It was while doing the first chapter of The Artist’s Way, by Julia Cameron, for the first time, that I came face to face with my issues about affirmations. I didn’t believe in them. Period. I thought they were silly. Then I did this exercise and my attitude changed. Whether or not you already support the idea of affirmations, this exercise could be eye-opening for you. I hope you’ll give it a try.
Julia Cameron on the enemy within:
“An affirmation is a positive statement of (positive) belief, and if we can become one-tenth as good at positive self-talk as we are at negative self-talk, we will notice an enormous change….
When we first start working with affirmations, they may feel dumb. Hokey. Embarrassing. Isn’t this interesting? We can easily, and without embarrassment, bludgeon ourselves with negative affirmations: ‘I’m not gifted enough/not clever enough/not original enough/not young enough…’ But saying nice things about ourselves is notoriously hard to do. It feels pretty awful at first….
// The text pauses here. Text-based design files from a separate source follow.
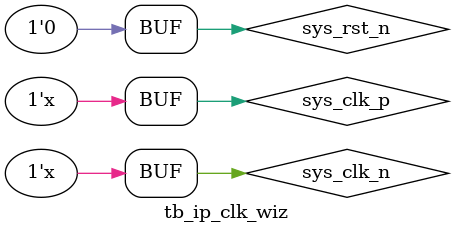
<source format=v>
`timescale 1ns / 1ps
module tb_ip_clk_wiz();
parameter CLK_PERIOD = 10;
reg sys_clk_p;
reg sys_clk_n;
reg sys_rst_n;
wire clk_200m; 
wire clk_200m_180deg;
wire clk_100m; 
wire clk_25m; 
initial begin
sys_clk_p = 1'b0;
sys_clk_n = 1'b1;
sys_rst_n = 1'b1;
#200
sys_rst_n = 1'b0;
end
always #(CLK_PERIOD/2) sys_clk_p = ~sys_clk_p;
always #(CLK_PERIOD/2) sys_clk_n = ~sys_clk_n;
ip_clk_wiz u_ip_clk_wiz(
.sys_clk_p (sys_clk_p ),
.sys_clk_n (sys_clk_n ),
.sys_rst_n (sys_rst_n ),
.clk_200m (clk_200m ),
.clk_200m_180deg (clk_200m_180deg),
.clk_100m (clk_100m ),
.clk_25m (clk_25m ) 
);
endmodule
</source>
Just try picking an affirmation. For example ‘I, _____________ (your name), am a brilliant and prolific potter [painter, poet, or whatever you are].’ Write that ten times in a row. While you are doing that, something very interesting will happen. Your Censor will start to object. ‘Hey, wait a minute. You can’t say all that positive stuff around me.’ Objections will start to pop up like burnt toast. These are your blurts.
Listen to the objections. Look at the ugly, stumpy little blurts…. You will be amazed at the rotten things your subconscious will blurt out. Write them down. These blurts flag your personal negative core beliefs. They hold the key to your freedom in their ugly little claws. Make a list of your personal blurts….
Turn now to your own list of blurts. They are very important to your recovery. Each of them has held you in bondage. Each of them must be dissolved. For example, a blurt that runs, ‘I, Fred, am an untalented phony’ might be converted to the affirmation, ‘I, Fred, am genuinely talented.’
Use your affirmations every morning.”
Jeane here: When I did this exercise I was stunned. While I was attempting to write the original affirmation ten times, I had to pause time and again to write down all the negative self-talk that poured out of me. I ended up with page after page of blurts. So I did the work to turn these negative beliefs into affirmations. And when I was done I had pure gold—a list of positive affirmations that were custom-made for ME. They neutralized all those core negative beliefs I’d been carrying around with me all my life. And I USED them! Every morning I would choose three and write them ten times each. This became a powerful part of my process.
As I write this now, I realize it’s time I did this exercise again—to uncover new blurts (or deeper blurts) residing in my psyche. Let’s try this together, shall we? I hope you’ll join me and then write to me about your experience. You know I’ll be writing about mine!